• _Record excerpts_

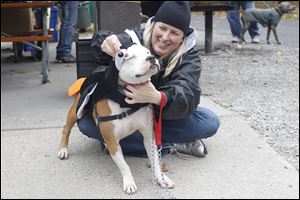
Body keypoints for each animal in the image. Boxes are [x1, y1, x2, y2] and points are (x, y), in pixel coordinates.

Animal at [57, 43, 175, 194]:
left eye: (147, 52)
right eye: (128, 56)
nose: (152, 58)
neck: (124, 100)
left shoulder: (149, 137)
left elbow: (155, 162)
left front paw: (162, 179)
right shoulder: (113, 141)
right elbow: (124, 165)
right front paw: (129, 182)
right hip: (75, 111)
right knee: (66, 128)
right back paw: (63, 150)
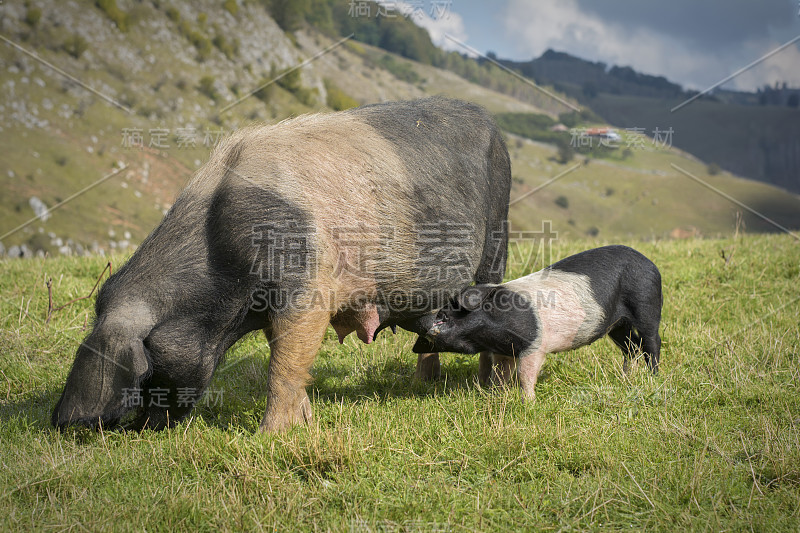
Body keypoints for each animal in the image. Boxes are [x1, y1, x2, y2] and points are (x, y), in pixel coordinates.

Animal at [51, 96, 512, 432]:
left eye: (146, 369)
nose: (143, 429)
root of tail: (488, 120)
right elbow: (286, 354)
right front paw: (304, 424)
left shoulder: (307, 285)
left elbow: (284, 365)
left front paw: (268, 436)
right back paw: (422, 383)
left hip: (498, 232)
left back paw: (493, 388)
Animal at [418, 245, 664, 394]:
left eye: (448, 312)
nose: (431, 322)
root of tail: (650, 262)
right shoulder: (504, 350)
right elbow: (501, 373)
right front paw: (496, 394)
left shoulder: (535, 345)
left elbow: (525, 374)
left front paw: (527, 401)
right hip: (617, 324)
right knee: (631, 346)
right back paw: (626, 378)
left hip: (646, 305)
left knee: (651, 342)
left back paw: (653, 378)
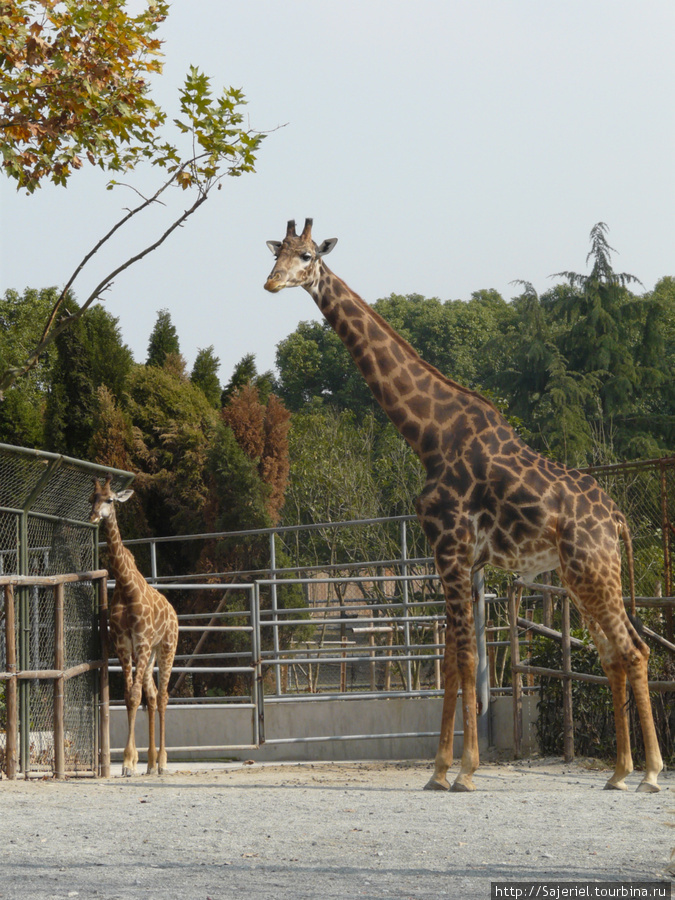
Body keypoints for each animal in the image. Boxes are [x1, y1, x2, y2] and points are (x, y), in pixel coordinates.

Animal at [90, 474, 180, 776]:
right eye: (91, 498)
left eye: (110, 499)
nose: (94, 517)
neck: (127, 587)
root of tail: (174, 613)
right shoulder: (123, 646)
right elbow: (131, 697)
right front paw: (131, 761)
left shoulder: (140, 642)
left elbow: (133, 695)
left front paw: (129, 761)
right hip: (150, 654)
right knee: (152, 696)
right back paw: (151, 763)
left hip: (166, 648)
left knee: (162, 697)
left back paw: (162, 762)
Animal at [266, 218, 664, 796]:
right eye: (277, 253)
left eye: (308, 255)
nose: (272, 282)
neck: (428, 435)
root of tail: (617, 517)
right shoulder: (460, 557)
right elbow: (453, 659)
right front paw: (438, 771)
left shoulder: (450, 546)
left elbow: (465, 653)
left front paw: (467, 771)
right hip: (581, 575)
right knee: (614, 655)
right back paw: (619, 773)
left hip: (593, 569)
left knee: (633, 650)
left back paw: (651, 774)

• _Work request_
Write out exactly the lines between the start of the data and the line with "nose: (143, 429)", including both, but none of the pictures.

• _Answer to the problem_
Body keypoints for each animal in the image. Boxes are [x1, y1, x2, y2] and points are (x, y), in pixel coordinates.

Animal at [57, 43, 175, 194]:
left eye: (147, 52)
right eye: (128, 56)
nose: (152, 58)
neck: (124, 100)
left shoulder: (149, 137)
left elbow: (155, 162)
left front paw: (162, 179)
right shoulder: (113, 141)
right elbow: (124, 165)
right front paw: (129, 182)
right hip: (75, 111)
right knee: (66, 128)
right back paw: (63, 150)
Body keypoints for each animal in the image. Boxes are [x1, y1, x2, y2] and points are (x, y), in pixel coordinates.

Animal at [51, 96, 512, 432]:
left eye: (146, 369)
nose: (143, 429)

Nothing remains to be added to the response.